Quadro partidário paga o preço do passado
de Maria Inês Nassif, no Valor Econômico
Não se constroem partidos do nada. Foi um excessivo otimismo imaginar que o Brasil iria sair de uma ditadura de 21 anos, 13 deles com partidos legais construídos à imagem e semelhança do regime ditatorial, e de imediato iriam surgir partidos orgânicos e prontos para a democracia que se conquistava. Mais que isso, era difícil imaginar que as definições partidárias ocorreriam sem que o país pagasse pelo arcaísmo político embalado não apenas pelo regime militar, mas também pelo período democrático de 1945-1964 e pelo varguismo. Antes do bipartidarismo, o crescimento do PTB acabou desequilibrando um poder político oligárquico, que se compunha conforme suas conveniências para conseguir chegar ao poder pelo voto, e uma oposição desenraizada das bases que namorou e acabou casando com o golpismo.
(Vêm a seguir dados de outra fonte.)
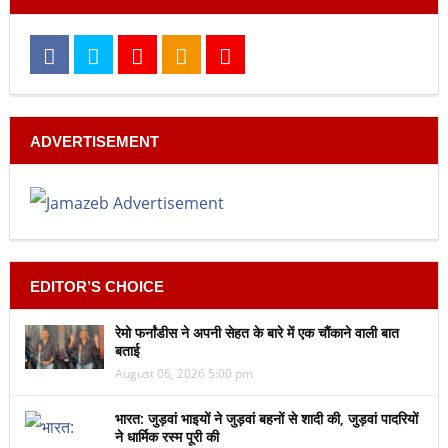
ADVERTISEMENT
EDITOR’S CHOICE
रेमो फर्नांडीस ने अपनी सेहत के बारे में एक चौंकाने वाली बात
बताई
August 06, 2026 5:00 pm
भारत: जुड़वां भाइयों ने जुड़वां बहनों से शादी की, जुड़वां पादरियों
ने धार्मिक रस्म पूरी की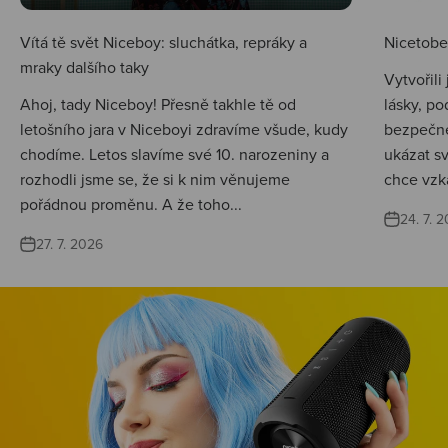
Vítá tě svět Niceboy: sluchátka, repráky a
Nicetobep
mraky dalšího taky
Vytvořili
Ahoj, tady Niceboy! Přesně takhle tě od
lásky, po
letošního jara v Niceboyi zdravíme všude, kudy
bezpečné
chodíme. Letos slavíme své 10. narozeniny a
ukázat s
rozhodli jsme se, že si k nim věnujeme
chce vzká
pořádnou proměnu. A že toho...
24. 7. 
27. 7. 2026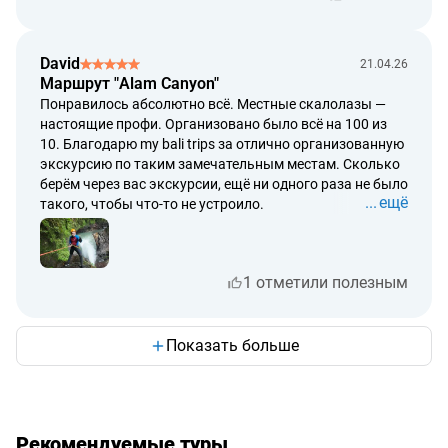
David
21.04.26
Маршрут "Alam Canyon"
Понравилось абсолютно всё. Местные скалолазы —
настоящие профи. Организовано было всё на 100 из
10. Благодарю my bali trips за отлично организованную
экскурсию по таким замечательным местам. Сколько
берём через вас экскурсии, ещё ни одного раза не было
ещё
такого, чтобы что-то не устроило.
1 отметили полезным
Показать больше
Рекомендуемые туры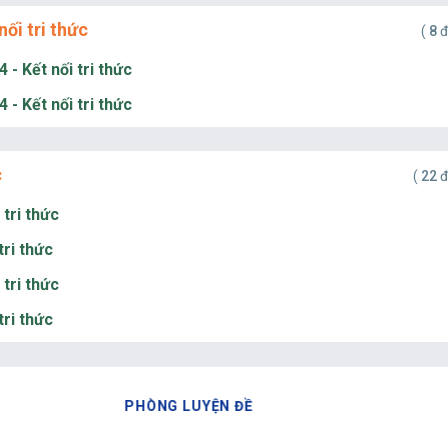
ối tri thức
(
8
đ
 - Kết nối tri thức
 - Kết nối tri thức
c
(
22
đ
 tri thức
tri thức
 tri thức
tri thức
PHÒNG LUYỆN ĐỀ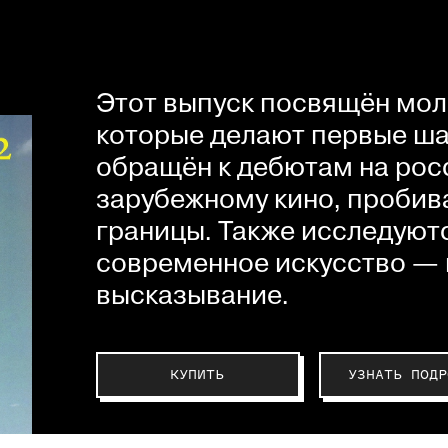
Этот выпуск посвящён мол
которые делают первые шаг
обращён к дебютам на рос
зарубежному кино, пробив
границы. Также исследуютс
современное искусство — 
высказывание.
КУПИТЬ
УЗНАТЬ ПОДР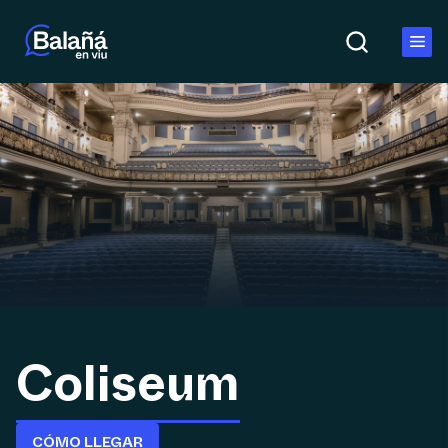
Coliseum
CÓMO LLEGAR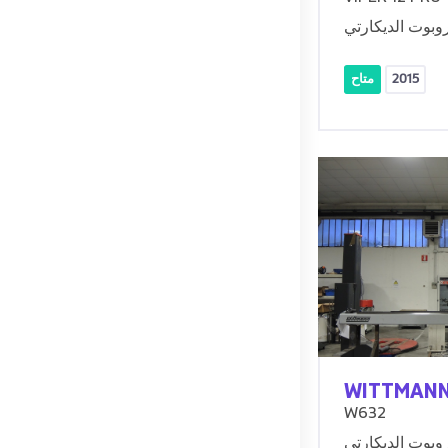
روبوت الديكارتي
2015
متاح
WITTMAN
W632
روبوت الديكارتي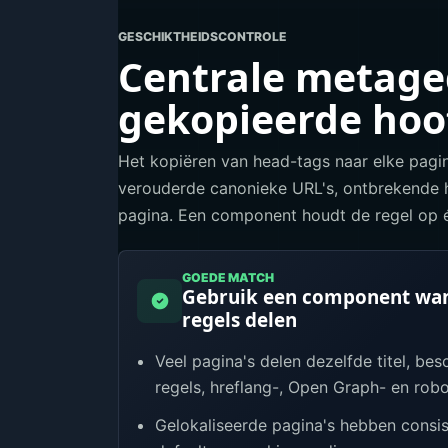
GESCHIKTHEIDSCONTROLE
Centrale metage
gekopieerde ho
Het kopiëren van head-tags naar elke pagina
verouderde canonieke URL's, ontbrekende h
pagina. Een component houdt de regel op é
GOEDE MATCH
Gebruik een component wan
regels delen
Veel pagina's delen dezelfde titel, bes
regels, hreflang-, Open Graph- en robo
Gelokaliseerde pagina's hebben consist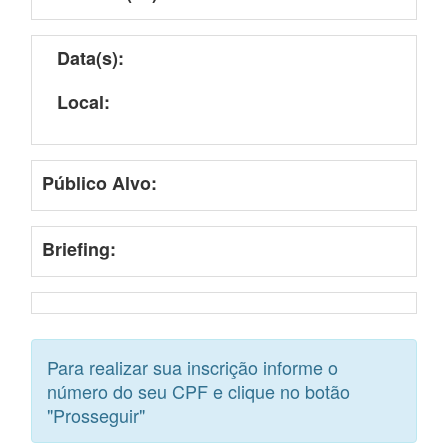
Data(s):
Local:
Público Alvo:
Briefing:
Para realizar sua inscrição informe o
número do seu CPF e clique no botão
"Prosseguir"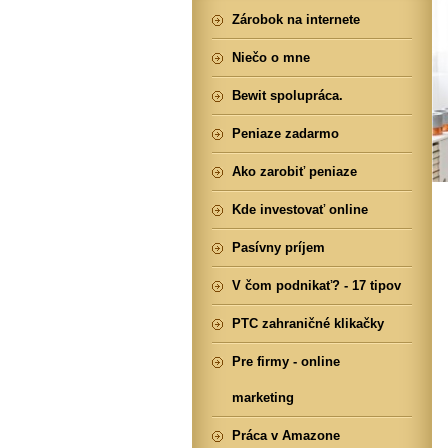
Zárobok na internete
Niečo o mne
Bewit spolupráca.
Peniaze zadarmo
Ako zarobiť peniaze
Kde investovať online
Pasívny príjem
V čom podnikať? - 17 tipov
PTC zahraničné klikačky
Pre firmy - online
marketing
Práca v Amazone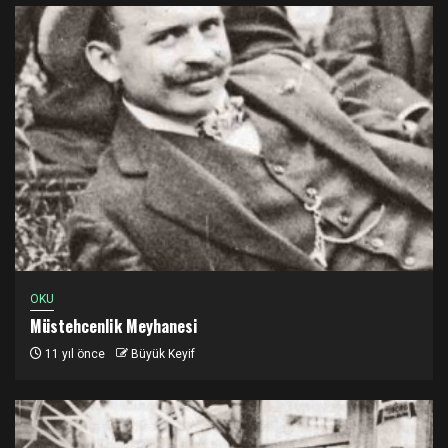
OKU
Müstehcenlik Meyhanesi
11 yıl önce
Büyük Keyif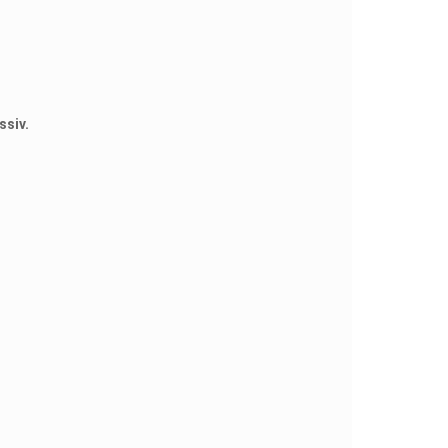
ssiv.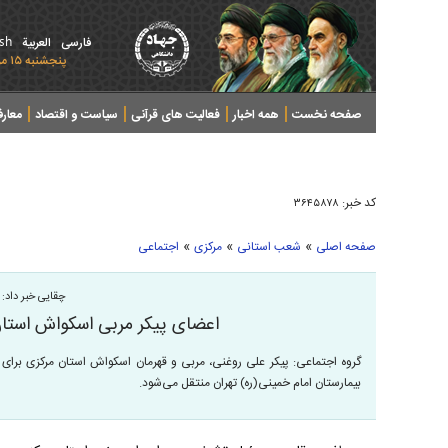
ish
فارسی
العربیة
پنجشنبه ۱۵ مرداد ۱۴۰۵ - 2026 August 06
صفحه نخست
همه اخبار
فعالیت های قرآنی
سیاست و اقتصاد
معار
کد خبر:
۳۶۴۵۸۷۸
»
»
»
صفحه اصلی
شعب استانی
مرکزی
اجتماعی
چقایی خبر داد:
اعضای پیکر مربی اسکواش استان
گروه اجتماعی: پیکر علی روغنی، مربی و قهرمان اسکواش استان مرکزی برا
بیمارستان امام خمینی(ره) تهران منتقل می‌شود.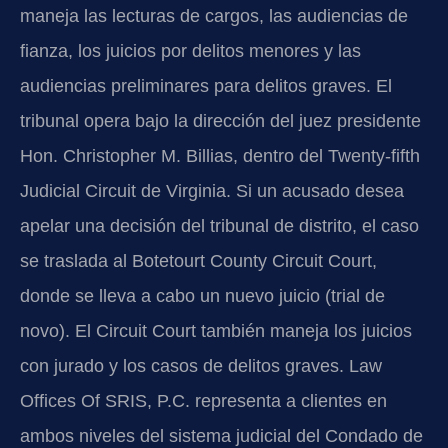
maneja las lecturas de cargos, las audiencias de
fianza, los juicios por delitos menores y las
audiencias preliminares para delitos graves. El
tribunal opera bajo la dirección del juez presidente
Hon. Christopher M. Billias, dentro del Twenty-fifth
Judicial Circuit de Virginia. Si un acusado desea
apelar una decisión del tribunal de distrito, el caso
se traslada al Botetourt County Circuit Court,
donde se lleva a cabo un nuevo juicio (trial de
novo). El Circuit Court también maneja los juicios
con jurado y los casos de delitos graves. Law
Offices Of SRIS, P.C. representa a clientes en
ambos niveles del sistema judicial del Condado de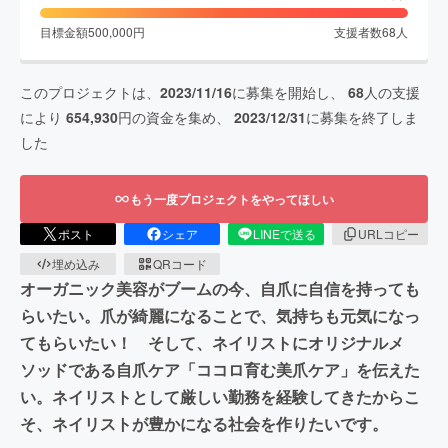
目標金額
500,000
円
支援者数
68
人
このプロジェクトは、
2023/11/16
に募集を開始し、
68
人の支援
により
654,930
円の資金を集め、
2023/12/31
に募集を終了しま
した
もう一度プロジェクトをやってほしい
ポスト
シェア
LINEで送る
URLコピー
埋め込み
QRコード
オーガニック美容がブームの今、自爪に自信を持っても
らいたい。爪が綺麗になることで、気持ちも元気になっ
てもらいたい！ そして、ネイリストにオリジナルメ
ソッドである自爪ケア「ココロ育む美爪ケア」を伝えた
い。ネイリストとして厳しい勤務を経験してきたからこ
そ、ネイリストが豊かになる社会を作りたいです。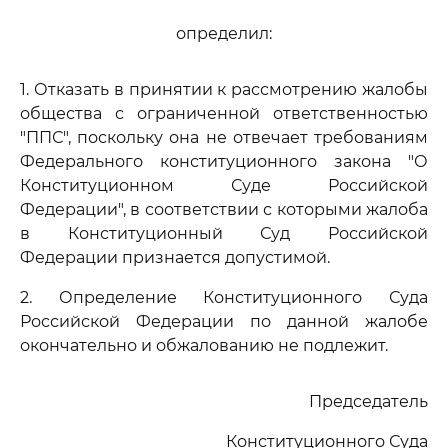
определил:
1. Отказать в принятии к рассмотрению жалобы
общества с ограниченной ответственностью
"ППС", поскольку она не отвечает требованиям
Федерального конституционного закона "О
Конституционном Суде Российской
Федерации", в соответствии с которыми жалоба
в Конституционный Суд Российской
Федерации признается допустимой.
2. Определение Конституционного Суда
Российской Федерации по данной жалобе
окончательно и обжалованию не подлежит.
Председатель
Конституционного Суда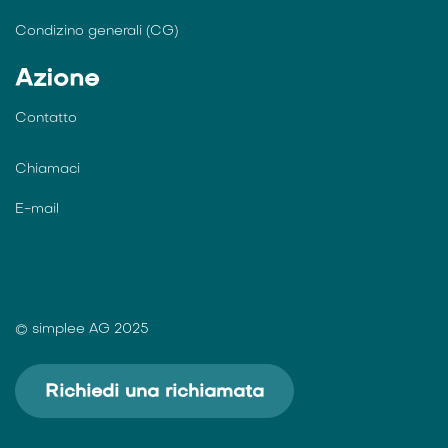
Condizino generali (CG)
Azione
Contatto
Chiamaci
E-mail
© simplee AG 2025
Richiedi una richiamata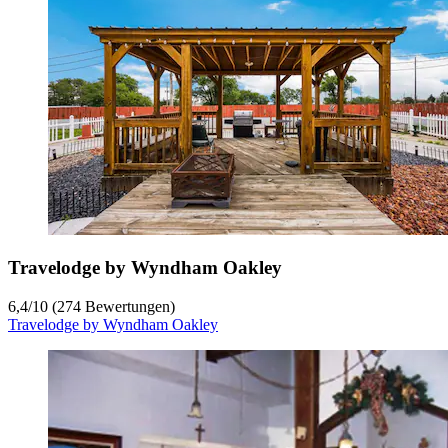
Travelodge by Wyndham Oakley
6,4
/
10
(274 Bewertungen)
Travelodge by Wyndham Oakley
Não se apaga o passado político, muito menos por ato institucional. A ditadura, que se justificava como um “contra-golpe” à ação das esquerdas que se organizavam em lutas populares, acabou com os partidos políticos mas não com as oligarquias; matou na base um partido de massas, o PTB, que começava a se cristalizar; desorganizou os movimentos populares que poderiam dar massa orgânica aos partidos; reforçou nas elites a percepção de que o Brasil precisa sempre um poder “moderador”, seja um rei, as Forças Armadas ou uma elite com um enorme poder de pressão sobre a máquina de governo, o Congresso e os partidos tradicionais.
O envolvimento de elites que deram decisivo apoio, no momento seguinte, aos movimentos pela redemocratização, deu aos partidos que se definiam, nesse momento, à direita, à esquerda ou ao centro, a impressão de que levaram juntos consensos que seriam eternos. Os movimentos de massa pelas eleições diretas, depois pelas eleições de Tancredo Neves, foram raros momentos de unidade efetiva entre partidos e massas. Uma ilusão de consenso idílico.
No momento da normalização democrática, construir partidos com bases e dar composição orgânica a eles tornou o pós-ditadura menos idílico. Sem know-how de partidos de massas, o Brasil se viu novamente construindo acordos partidários com as velhas oligarquias e construindo novas – o antigo MDB foi uma fonte inestimável de formação de “oligarquias emergentes”. A origem do atual quadro partidário são três: a Arena, que trouxe junto a UDN e parte do PSD; o MDB, que captou os antigos trabalhistas, parte do PSD e outros partidos; e os movimentos de massa que construíram o sindicalismo dos anos 80 e as grandes mobilizações de rua pró-Diretas e pró-Tancredo.
De todo o quadro partidário pós-ditadura, o que deve sobrar no pós-Lula é o PT, que fugiu ao modelo dos demais partidos, o PSB, que fica no meio do caminho e os pequenos partidos ideológicos. Vinte e cinco anos depois da ditadura, o país amarga de novo um momento de enorme instabilidade partidária. Depois das eleições, com ou sem dificuldades legais para a formação de novos partidos ou para realinhamento partidário dos atores políticos, será inevitável que isso aconteça.
O problema é que deve acontecer uma reestruturação partidária à imagem e semelhança da ocorrida a partir de 1979, quando a formação de partidos seguiu mais a lógica de interesses regionais de grupos políticos, ou o interesse pessoal de lideranças, do que propriamente o alinhamento ideológico.
Ainda assim, como os partidos – à exceção do PT, o único que construiu e manteve uma estrutura partidária mais orgânica -, no modelo atual, não conseguem sobreviver muito tempo longe do poder, que alimenta os apoios a nível regional, o realinhamento deve ocorrer muito mais em torno do governo eleito do que propriamente uma rearticulação da oposição. A oposição, se não apresentar uma alternativa menos udenista para os políticos que estão se desinfileirando de propostas mais radicais, corre o risco de inchar o PMDB – um jeito de aderir ao governo recém-eleito e provavelmente com maioria parlamentar sem dizer que está aderindo.
O problema é que, o que sobrar de oposição, terá uma força mínima dentro do Congresso. A tentação do udenismo, nessa situação, aumenta muito. A instabilidade partidária, nesse caso, pode ser um fator de desestabilização da própria democracia.